> [What you need to do]: Convert every line of the data below into a Markdown table with two columns, Row and Entry. Number the rows in order and leave out any blank lines.

> [Records shown]:
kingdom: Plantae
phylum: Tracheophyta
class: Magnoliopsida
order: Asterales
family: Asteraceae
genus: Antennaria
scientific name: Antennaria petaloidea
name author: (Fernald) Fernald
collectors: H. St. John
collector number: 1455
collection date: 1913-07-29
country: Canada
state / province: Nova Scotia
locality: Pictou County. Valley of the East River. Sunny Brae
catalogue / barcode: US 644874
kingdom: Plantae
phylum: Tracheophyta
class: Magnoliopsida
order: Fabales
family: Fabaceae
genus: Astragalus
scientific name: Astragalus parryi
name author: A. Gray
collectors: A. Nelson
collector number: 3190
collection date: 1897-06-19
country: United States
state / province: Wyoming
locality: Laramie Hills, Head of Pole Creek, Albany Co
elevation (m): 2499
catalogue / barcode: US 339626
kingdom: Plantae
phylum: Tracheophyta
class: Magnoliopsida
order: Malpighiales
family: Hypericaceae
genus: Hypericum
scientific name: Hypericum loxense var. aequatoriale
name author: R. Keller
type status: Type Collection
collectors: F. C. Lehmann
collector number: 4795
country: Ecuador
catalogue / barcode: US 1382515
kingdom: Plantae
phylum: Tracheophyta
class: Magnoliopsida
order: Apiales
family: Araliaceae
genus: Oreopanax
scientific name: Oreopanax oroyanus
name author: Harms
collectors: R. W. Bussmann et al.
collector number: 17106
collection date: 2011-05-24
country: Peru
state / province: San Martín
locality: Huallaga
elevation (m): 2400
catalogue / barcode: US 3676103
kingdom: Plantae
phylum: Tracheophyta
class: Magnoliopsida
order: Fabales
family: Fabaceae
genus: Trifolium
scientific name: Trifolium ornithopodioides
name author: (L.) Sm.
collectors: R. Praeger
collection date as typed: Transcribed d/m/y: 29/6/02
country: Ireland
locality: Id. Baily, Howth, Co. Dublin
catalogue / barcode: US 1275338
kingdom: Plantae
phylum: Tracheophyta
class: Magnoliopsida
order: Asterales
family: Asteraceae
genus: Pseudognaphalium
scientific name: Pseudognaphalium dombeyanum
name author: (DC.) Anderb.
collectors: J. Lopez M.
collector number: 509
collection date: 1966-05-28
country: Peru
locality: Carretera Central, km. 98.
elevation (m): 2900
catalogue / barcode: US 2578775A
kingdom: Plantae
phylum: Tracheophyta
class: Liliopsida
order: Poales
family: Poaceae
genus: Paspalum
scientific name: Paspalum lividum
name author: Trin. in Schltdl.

> [Exercise result]:
| Row | Entry |
|---|---|
| 1 | kingdom: Plantae |
| 2 | phylum: Tracheophyta |
| 3 | class: Magnoliopsida |
| 4 | order: Asterales |
| 5 | family: Asteraceae |
| 6 | genus: Antennaria |
| 7 | scientific name: Antennaria petaloidea |
| 8 | name author: (Fernald) Fernald |
| 9 | collectors: H. St. John |
| 10 | collector number: 1455 |
| 11 | collection date: 1913-07-29 |
| 12 | country: Canada |
| 13 | state / province: Nova Scotia |
| 14 | locality: Pictou County. Valley of the East River. Sunny Brae |
| 15 | catalogue / barcode: US 644874 |
| 16 | kingdom: Plantae |
| 17 | phylum: Tracheophyta |
| 18 | class: Magnoliopsida |
| 19 | order: Fabales |
| 20 | family: Fabaceae |
| 21 | genus: Astragalus |
| 22 | scientific name: Astragalus parryi |
| 23 | name author: A. Gray |
| 24 | collectors: A. Nelson |
| 25 | collector number: 3190 |
| 26 | collection date: 1897-06-19 |
| 27 | country: United States |
| 28 | state / province: Wyoming |
| 29 | locality: Laramie Hills, Head of Pole Creek, Albany Co |
| 30 | elevation (m): 2499 |
| 31 | catalogue / barcode: US 339626 |
| 32 | kingdom: Plantae |
| 33 | phylum: Tracheophyta |
| 34 | class: Magnoliopsida |
| 35 | order: Malpighiales |
| 36 | family: Hypericaceae |
| 37 | genus: Hypericum |
| 38 | scientific name: Hypericum loxense var. aequatoriale |
| 39 | name author: R. Keller |
| 40 | type status: Type Collection |
| 41 | collectors: F. C. Lehmann |
| 42 | collector number: 4795 |
| 43 | country: Ecuador |
| 44 | catalogue / barcode: US 1382515 |
| 45 | kingdom: Plantae |
| 46 | phylum: Tracheophyta |
| 47 | class: Magnoliopsida |
| 48 | order: Apiales |
| 49 | family: Araliaceae |
| 50 | genus: Oreopanax |
| 51 | scientific name: Oreopanax oroyanus |
| 52 | name author: Harms |
| 53 | collectors: R. W. Bussmann et al. |
| 54 | collector number: 17106 |
| 55 | collection date: 2011-05-24 |
| 56 | country: Peru |
| 57 | state / province: San Martín |
| 58 | locality: Huallaga |
| 59 | elevation (m): 2400 |
| 60 | catalogue / barcode: US 3676103 |
| 61 | kingdom: Plantae |
| 62 | phylum: Tracheophyta |
| 63 | class: Magnoliopsida |
| 64 | order: Fabales |
| 65 | family: Fabaceae |
| 66 | genus: Trifolium |
| 67 | scientific name: Trifolium ornithopodioides |
| 68 | name author: (L.) Sm. |
| 69 | collectors: R. Praeger |
| 70 | collection date as typed: Transcribed d/m/y: 29/6/02 |
| 71 | country: Ireland |
| 72 | locality: Id. Baily, Howth, Co. Dublin |
| 73 | catalogue / barcode: US 1275338 |
| 74 | kingdom: Plantae |
| 75 | phylum: Tracheophyta |
| 76 | class: Magnoliopsida |
| 77 | order: Asterales |
| 78 | family: Asteraceae |
| 79 | genus: Pseudognaphalium |
| 80 | scientific name: Pseudognaphalium dombeyanum |
| 81 | name author: (DC.) Anderb. |
| 82 | collectors: J. Lopez M. |
| 83 | collector number: 509 |
| 84 | collection date: 1966-05-28 |
| 85 | country: Peru |
| 86 | locality: Carretera Central, km. 98. |
| 87 | elevation (m): 2900 |
| 88 | catalogue / barcode: US 2578775A |
| 89 | kingdom: Plantae |
| 90 | phylum: Tracheophyta |
| 91 | class: Liliopsida |
| 92 | order: Poales |
| 93 | family: Poaceae |
| 94 | genus: Paspalum |
| 95 | scientific name: Paspalum lividum |
| 96 | name author: Trin. in Schltdl. |